Update 10/29/2017: I couldn't help myself and added one more piece of Pi art, bringing the total number of visuals up to 11.

Ken Flerlage, October 27, 2017


  1. Nice!

    Any chance of a comparison between pi and Euler's number?

    1. Well, probably not. But my guess is that Euler's would look pretty similar.

  2. Beautiful!. Here is something along the same lines, but in my case I went for the 3d Mesh look and feel -!/vizhome/BeautifulParametricMeshes/Dashboard?publish=yes
    I took the liberty of mentioning you in my viz, since I felt inspired by your work.

    1. I actually just saw that in my Tableau Public feed. Very nice!! Are you on Twitter?

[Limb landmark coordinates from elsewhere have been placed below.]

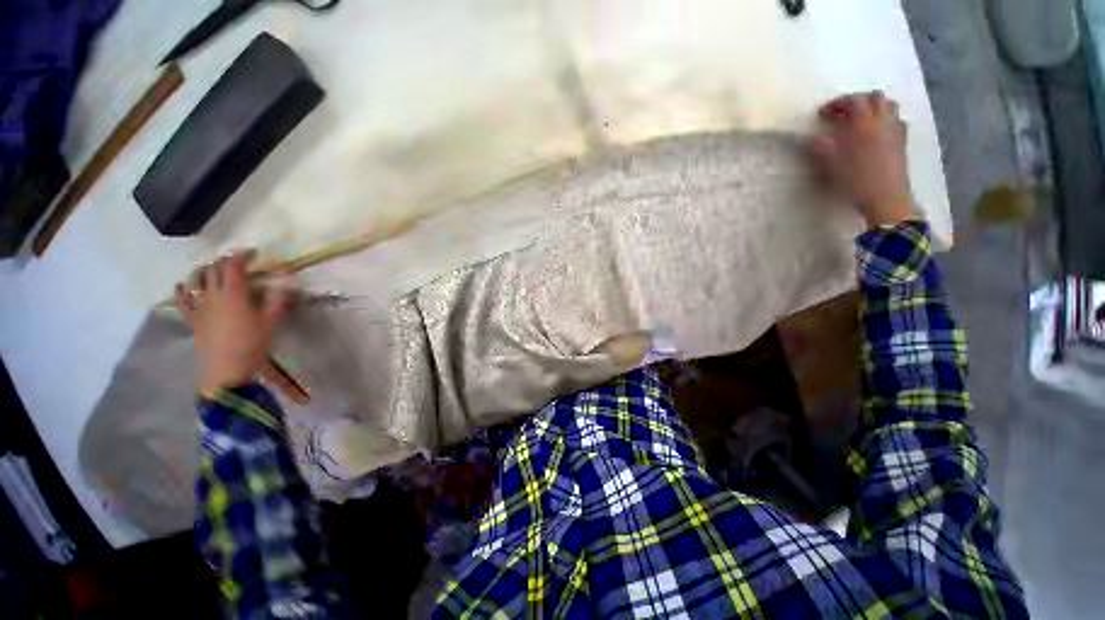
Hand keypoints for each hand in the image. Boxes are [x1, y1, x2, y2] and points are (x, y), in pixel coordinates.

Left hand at [175, 251, 295, 395]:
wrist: (224, 372)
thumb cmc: (250, 346)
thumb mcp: (270, 325)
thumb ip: (278, 304)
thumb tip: (291, 287)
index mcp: (234, 295)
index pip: (234, 267)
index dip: (241, 256)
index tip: (252, 251)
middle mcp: (213, 296)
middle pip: (214, 271)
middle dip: (224, 261)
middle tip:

You should definitely share it there.

  3. What about doing the circular thing in some base other than decimal?

    1. Well, this isn't circular, but Jacob Olsufka recently did an exploration of Pi in different bases:!/vizhome/VisualizingPi-indifferentbases/Pi

  4. Lovely! Math can be beautiful. I'm in love with all things Fibonacci.

  5. Hi Ken,
    I was really awed with your visualizations. I downloaded the workbook to try to understand the calculations but didnt find any calculations in the workbook. Does this mean that all the calculations are done in the Excel? If so, is it possible for you to share that Excel somehow?


    1. Some of this was done in Excel. Happy to share further details if you can send me an email.